L’expérience du soulèvement, faire se lever qui gît, abattu, est aujourd’hui comme hier commune, pour peu que l’on visite ceux qui « habitent les ténèbres » ou que l’on demeure soi-même dans « l’ombre de la mort ». Où voir la résurrection sinon près des tombeaux ? Des personnes se redressent autant qu’elles sont relevées. Aucun miracle ‑ la mort encore – mais…

« Je n’ai pas de connaissance. J’ai juste une expérience personnelle, particulière du lever du jour. Il a pour moi une importance absolument considérable. Il signe la capacité, la nécessité de continuer de croire. Cela a à voir avec la création, séparer le jour, la nuit. Je ne suis pas optimiste. C’est d’un autre ordre. Je ne crois pas, fondamentalement que les choses s’arrêtent où l’on croit qu’elles s’arrêtent. La mort n’est pas plus forte que la vie. C’est ma foi, c’est très fort chez moi. D’avoir écouté autant de souffrances m’a permis vraisemblablement de me laisser guider par toutes ces personnes. Si j’ai pu me laisser guider, c’est que moi-même j’ai été écoutée dans le lieu de ma souffrance, profondément, en vérité. C’est quelque chose que je reconnais très fort. On ne naît à soi-même qu’aussi à travers la parole qu’on a pu oser dire à quelqu’un d’autre, oser à quelqu’un d’autre, au bon endroit au bon moment, et qu’elle a été écoutée et reçue. Je suis entraînée sur ce chemin-là d’écouter à mon tour et d’essayer d’aller avec la personne là où la mort n’a pas le dernier mot. » (Isabelle Le Bourgeois)

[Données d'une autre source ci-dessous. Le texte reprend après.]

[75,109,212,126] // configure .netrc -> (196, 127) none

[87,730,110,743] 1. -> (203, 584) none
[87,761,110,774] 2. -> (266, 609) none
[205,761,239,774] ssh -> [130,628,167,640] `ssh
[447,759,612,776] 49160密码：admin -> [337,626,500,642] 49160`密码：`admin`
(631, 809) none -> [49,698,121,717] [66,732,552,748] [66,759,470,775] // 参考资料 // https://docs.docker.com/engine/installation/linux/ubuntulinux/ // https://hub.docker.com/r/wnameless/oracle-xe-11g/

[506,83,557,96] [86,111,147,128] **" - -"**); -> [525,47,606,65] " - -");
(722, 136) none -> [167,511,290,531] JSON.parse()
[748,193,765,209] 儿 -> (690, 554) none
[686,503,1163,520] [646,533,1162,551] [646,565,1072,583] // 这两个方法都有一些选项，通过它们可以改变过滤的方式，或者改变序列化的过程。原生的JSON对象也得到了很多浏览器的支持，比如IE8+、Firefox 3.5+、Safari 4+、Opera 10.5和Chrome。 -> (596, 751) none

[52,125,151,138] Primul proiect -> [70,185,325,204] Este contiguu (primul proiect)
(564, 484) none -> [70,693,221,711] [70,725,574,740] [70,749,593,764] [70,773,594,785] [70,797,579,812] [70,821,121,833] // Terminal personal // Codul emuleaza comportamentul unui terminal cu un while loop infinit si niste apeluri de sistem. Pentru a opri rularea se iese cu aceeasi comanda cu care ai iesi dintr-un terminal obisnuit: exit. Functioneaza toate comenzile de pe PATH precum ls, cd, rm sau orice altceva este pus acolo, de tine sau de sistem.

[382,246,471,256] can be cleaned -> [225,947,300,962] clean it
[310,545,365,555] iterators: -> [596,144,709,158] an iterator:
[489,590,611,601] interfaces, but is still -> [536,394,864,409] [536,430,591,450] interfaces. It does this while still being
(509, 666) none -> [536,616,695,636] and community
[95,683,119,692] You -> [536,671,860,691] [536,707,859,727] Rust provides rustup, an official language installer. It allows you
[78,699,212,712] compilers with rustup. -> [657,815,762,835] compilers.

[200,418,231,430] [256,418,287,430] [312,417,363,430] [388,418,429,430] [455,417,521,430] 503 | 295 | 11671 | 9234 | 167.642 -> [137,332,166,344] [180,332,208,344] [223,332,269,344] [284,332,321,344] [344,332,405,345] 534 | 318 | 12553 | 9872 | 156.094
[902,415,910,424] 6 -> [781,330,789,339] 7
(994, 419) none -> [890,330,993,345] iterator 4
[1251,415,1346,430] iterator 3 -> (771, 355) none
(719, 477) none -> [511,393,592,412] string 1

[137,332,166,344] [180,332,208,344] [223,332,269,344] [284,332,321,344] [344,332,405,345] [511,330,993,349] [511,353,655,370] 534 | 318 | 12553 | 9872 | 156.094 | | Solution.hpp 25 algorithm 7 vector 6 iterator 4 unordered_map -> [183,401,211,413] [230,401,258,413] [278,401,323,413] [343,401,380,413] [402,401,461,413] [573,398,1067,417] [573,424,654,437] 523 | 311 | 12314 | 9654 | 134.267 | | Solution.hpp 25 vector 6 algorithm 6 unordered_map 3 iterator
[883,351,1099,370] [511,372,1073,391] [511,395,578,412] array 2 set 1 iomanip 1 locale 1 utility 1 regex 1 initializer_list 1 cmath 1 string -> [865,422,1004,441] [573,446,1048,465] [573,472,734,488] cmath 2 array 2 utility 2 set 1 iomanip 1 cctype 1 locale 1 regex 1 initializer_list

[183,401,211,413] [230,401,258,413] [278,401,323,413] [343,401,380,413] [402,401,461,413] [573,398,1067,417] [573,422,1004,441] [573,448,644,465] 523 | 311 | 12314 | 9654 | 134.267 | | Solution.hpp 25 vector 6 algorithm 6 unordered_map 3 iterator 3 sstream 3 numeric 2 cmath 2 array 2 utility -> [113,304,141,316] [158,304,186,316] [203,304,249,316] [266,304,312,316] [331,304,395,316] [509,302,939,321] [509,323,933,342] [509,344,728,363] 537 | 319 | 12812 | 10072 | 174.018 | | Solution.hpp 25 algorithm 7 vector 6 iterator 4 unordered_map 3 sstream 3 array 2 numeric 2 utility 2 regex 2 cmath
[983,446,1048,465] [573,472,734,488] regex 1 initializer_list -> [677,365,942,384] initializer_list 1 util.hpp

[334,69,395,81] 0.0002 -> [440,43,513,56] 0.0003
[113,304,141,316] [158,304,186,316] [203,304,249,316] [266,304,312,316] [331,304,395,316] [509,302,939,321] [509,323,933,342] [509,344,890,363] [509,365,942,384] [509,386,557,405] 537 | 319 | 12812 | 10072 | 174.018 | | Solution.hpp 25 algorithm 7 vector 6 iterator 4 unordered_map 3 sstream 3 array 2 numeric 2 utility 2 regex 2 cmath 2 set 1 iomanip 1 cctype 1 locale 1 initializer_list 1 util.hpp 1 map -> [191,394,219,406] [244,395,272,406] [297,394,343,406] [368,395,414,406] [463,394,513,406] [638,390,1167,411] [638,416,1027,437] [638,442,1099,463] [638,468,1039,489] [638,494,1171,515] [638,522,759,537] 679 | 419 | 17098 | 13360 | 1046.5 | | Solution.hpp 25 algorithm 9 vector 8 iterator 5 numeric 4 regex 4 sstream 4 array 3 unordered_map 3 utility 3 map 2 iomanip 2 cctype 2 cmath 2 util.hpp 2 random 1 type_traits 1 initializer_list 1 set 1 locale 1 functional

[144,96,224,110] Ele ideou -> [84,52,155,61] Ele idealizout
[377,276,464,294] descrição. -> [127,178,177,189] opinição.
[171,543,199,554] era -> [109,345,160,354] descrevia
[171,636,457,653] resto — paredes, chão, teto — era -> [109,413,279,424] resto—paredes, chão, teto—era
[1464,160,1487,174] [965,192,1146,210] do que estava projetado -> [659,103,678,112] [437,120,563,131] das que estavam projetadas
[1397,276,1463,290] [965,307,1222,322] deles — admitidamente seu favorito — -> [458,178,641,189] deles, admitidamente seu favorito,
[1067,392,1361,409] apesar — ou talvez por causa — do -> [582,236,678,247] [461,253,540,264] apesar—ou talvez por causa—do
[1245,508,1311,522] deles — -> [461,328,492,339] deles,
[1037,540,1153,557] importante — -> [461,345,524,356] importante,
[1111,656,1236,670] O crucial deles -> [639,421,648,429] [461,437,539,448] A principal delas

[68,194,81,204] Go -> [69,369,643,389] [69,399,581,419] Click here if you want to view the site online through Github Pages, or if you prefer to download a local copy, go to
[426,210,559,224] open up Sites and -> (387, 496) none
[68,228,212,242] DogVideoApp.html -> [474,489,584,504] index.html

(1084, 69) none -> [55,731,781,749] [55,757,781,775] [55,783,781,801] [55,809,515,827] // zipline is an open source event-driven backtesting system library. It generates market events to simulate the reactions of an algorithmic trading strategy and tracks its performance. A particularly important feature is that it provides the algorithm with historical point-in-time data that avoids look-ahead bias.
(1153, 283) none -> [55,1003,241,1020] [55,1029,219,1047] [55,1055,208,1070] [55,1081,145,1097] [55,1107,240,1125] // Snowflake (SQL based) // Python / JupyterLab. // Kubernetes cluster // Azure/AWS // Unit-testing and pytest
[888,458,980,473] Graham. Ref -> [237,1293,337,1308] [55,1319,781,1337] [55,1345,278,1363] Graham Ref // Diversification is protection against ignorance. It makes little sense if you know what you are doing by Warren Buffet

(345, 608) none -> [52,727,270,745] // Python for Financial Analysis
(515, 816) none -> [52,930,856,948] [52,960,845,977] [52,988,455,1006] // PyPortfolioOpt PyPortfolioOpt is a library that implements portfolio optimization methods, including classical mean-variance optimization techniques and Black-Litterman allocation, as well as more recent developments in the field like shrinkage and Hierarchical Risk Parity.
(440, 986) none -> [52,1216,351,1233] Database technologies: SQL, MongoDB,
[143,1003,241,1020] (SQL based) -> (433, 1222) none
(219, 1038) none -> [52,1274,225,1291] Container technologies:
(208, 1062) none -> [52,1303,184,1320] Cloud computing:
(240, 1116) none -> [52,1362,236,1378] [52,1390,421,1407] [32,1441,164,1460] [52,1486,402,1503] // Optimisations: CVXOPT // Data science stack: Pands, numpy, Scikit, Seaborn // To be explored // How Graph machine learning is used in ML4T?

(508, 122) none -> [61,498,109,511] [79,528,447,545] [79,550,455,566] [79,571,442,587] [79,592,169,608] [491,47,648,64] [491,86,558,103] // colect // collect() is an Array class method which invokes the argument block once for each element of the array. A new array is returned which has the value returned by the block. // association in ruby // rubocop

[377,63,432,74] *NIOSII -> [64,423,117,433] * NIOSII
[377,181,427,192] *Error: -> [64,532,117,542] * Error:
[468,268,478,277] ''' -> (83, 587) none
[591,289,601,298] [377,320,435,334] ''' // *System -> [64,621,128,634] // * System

Ces mots ont la force de la résurrection parce qu’ils ont été puisés aux tréfonds des souffrances, subies ou provoquées. Le corps du Ressuscité est marqué par les plaies pour que le mal subi ne soit pas oublié, dissimulé, passé par pertes et profits. On souffre toujours en vain. Porter, enlever le péché du monde c’est en décharger ceux qu’il écrase. C’est depuis les victimes que s’énoncent les mots de Dieu : « J’ai vu la misère de mon peuple. » Témoigner de ce qui ne peut être réparé, à jamais cassé, irréversiblement, l’amour échangé avec ceux qui sont morts, les vies cassées par le viol et la torture, la maladie et la dépression, l’injustice et le mépris, la misère et la migration avilissante, est reconnaissance d’autrui, est relèvement, est vie.

Les Pères du désert priaient, debout, sans mots, tournés vers l’est, attendant le lever du soleil, n’apportant pas de réponse au mal. Ils voyaient dans le jour qui se lève, aujourd’hui et demain, la force de vivre encore.

Et nous en sommes là, dans ce service du bien commun de la mémoire, ministère de l’espérance d’un jour nouveau, ici, maintenant à Gaza, en Ukraine, partout. La résurrection ne se voit, touche, entend, comme le Verbe de vie, que dans et par la fraternité. Avec ceux que nous recevons comme frères et sœurs, spécialement les écrasés et massacrés, faisant mémoire par eux, avec eux et pour eux de la mort et de la résurrection du premier-né d’entre les morts, nous offrons le pain de la vie et la coupe du salut, nous, peuple sacerdotal d’une humanité voulue pour la vie, en abondance.